Begin Selected extract

I wish people would have have to pass a test before having children, some people should not be allowed to have children, especially GU’s. My impression is, that BD (GU) women look for men to take care of them because they don’t get along with their lives on their own (going to work every morning, paying rent etc), by getting pregnant they think they will have the right to own the man and to make a man responsible to look for the GU for the rest of her life, just because they gave birth.
Thanks so much for this article, you have put it down in words what we have to go trough and it feels like a relief to find someone who is recognising this problem.
This is like someone holding up a mirror to my husbands ex. She is this article. Now I get it. I always recognized that she was jealous and bitter, but this also helps me explain a lot of her negative parenting towards her children. She is extra angry now because we just had twin girls and her oldest son has asked to come live with us, and is now living with us. I wish these women could see past their own anger, jealousy, bitterness, and lack of responsibility for their own actions to realize how much damage they are doing to the people they should protect and care for the most..their children. This country needs a serious parenting overhaul and the courts/states, counties, etc. need to get involved to push this.
Just read your GU blog. Actually I read it out loud to my husband. His ex wife just texted him tonight to complain that “things never change”, that he is a bad father and should talk to their kids DAILY!!!…..kids are ages 25 years, 26 years and 30 years….yup years!!!!……My husband and I have been married now 8 years and this has been going on for, oh…..8 years!!, she is remarried and is raising their 25 year old daughters, 6 year old daughter. Everything in this article pertains to her. My husband is very good at “not biting” to her wrath and he would totally ignore her if it wasn’t for the fact that she has our granddaughter…..and I say “our” because she has always known me as Grandma and I love her to pieces. This article was awesome, thank you so much!!
Dr Tara Palmatier says
Sorry you’re dealing with one of those.
My mouth is wide open on the table, might have broken my jaw. WOW !
Started on our honeymoon night…I was packed and ready to fly home by myself from Hawaii the second night and stayed 20 years.
Unilaterally got a vasectomy after our second child was born without discussing it with her to remove that control from our life.
Since moving out and divorce final, she insists my 17 y/o son goes to counseling and she demands to sit in. My son is furious, but afraid of her.
It also seems to be a form of male misogyny that has transferred from me, onto my son…. I must have modeled the dysfunction & fear to her demands the is enabling him and his fear of her rejection.

End Selected extract

**Task objective**:
Retype the reader comments from above, starting at "My mouth is" and ending at "stayed 20 years.".

Begin Source data

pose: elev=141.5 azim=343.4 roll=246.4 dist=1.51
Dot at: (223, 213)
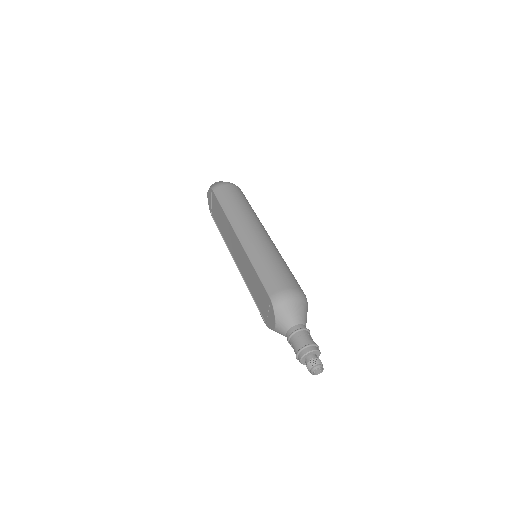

End Source data

**Reply**:
My mouth is wide open on the table, might have broken my jaw. WOW !
Started on our honeymoon night…I was packed and ready to fly home by myself from Hawaii the second night and stayed 20 years.